-- BEGIN Selected passage --

Perhaps, this was what spurred the Lagos State government to introduce Hotel Occupancy and Restaurant Law. The law was assented to by the state governor, Mr Babatunde Fashola in June, last year. It imposes tax on goods and services or items consumed in hotels, event centres and restaurants within the state.

Fashola, who said that the 18-section legislation was people-friendly, with section one imposing tax on any person who paid for any consumable services in any hotels, event centres and others, stated that he sent the bill as an executive one to the State House of Assembly in order to address the nagging issue of double taxation.

He, however said that the law was not applicable to traditional eating joints, such as mama put and other low profile places.

“We shall give due priority to the upgrade of infrastructure and security around hotel facilities and tourists sites. We expect that the attendant boost to economic activity in the tourism and leisure industry will also aid support industry to greater profitability, attract even more visitors to Lagos State and generate even more employment opportunities.

-- END Selected passage --
-- BEGIN Dataset content --

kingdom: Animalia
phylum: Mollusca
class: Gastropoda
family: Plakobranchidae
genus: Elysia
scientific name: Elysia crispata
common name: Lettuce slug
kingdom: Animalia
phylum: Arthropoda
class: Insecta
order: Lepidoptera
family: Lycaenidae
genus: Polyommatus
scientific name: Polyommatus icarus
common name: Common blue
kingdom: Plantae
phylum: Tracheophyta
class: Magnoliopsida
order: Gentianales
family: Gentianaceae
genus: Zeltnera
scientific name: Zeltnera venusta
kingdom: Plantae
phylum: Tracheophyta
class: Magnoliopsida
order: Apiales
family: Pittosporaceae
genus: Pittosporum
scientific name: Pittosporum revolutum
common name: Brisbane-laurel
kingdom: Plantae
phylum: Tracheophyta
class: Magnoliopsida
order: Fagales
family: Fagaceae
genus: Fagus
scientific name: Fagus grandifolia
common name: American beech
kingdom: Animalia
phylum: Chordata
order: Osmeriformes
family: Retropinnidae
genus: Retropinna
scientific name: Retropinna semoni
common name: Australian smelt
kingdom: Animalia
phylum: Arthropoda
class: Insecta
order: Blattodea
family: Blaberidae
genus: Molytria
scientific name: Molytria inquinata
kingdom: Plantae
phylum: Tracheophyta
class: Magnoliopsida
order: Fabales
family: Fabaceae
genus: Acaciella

-- END Dataset content --

> _Required task A_
Could you extract the portion of the Lagos hotel tax passage above starting at "He, however said" and ending at "more employment opportunities."?
> _Required task B_
According to the first paragraph of the Lagos hotel tax passage, in which kinds of establishments does the law tax the goods, services or items consumed?

> _Problem solution A_
He, however said that the law was not applicable to traditional eating joints, such as mama put and other low profile places.

“We shall give due priority to the upgrade of infrastructure and security around hotel facilities and tourists sites. We expect that the attendant boost to economic activity in the tourism and leisure industry will also aid support industry to greater profitability, attract even more visitors to Lagos State and generate even more employment opportunities.

> _Problem solution B_
Hotels, event centres and restaurants.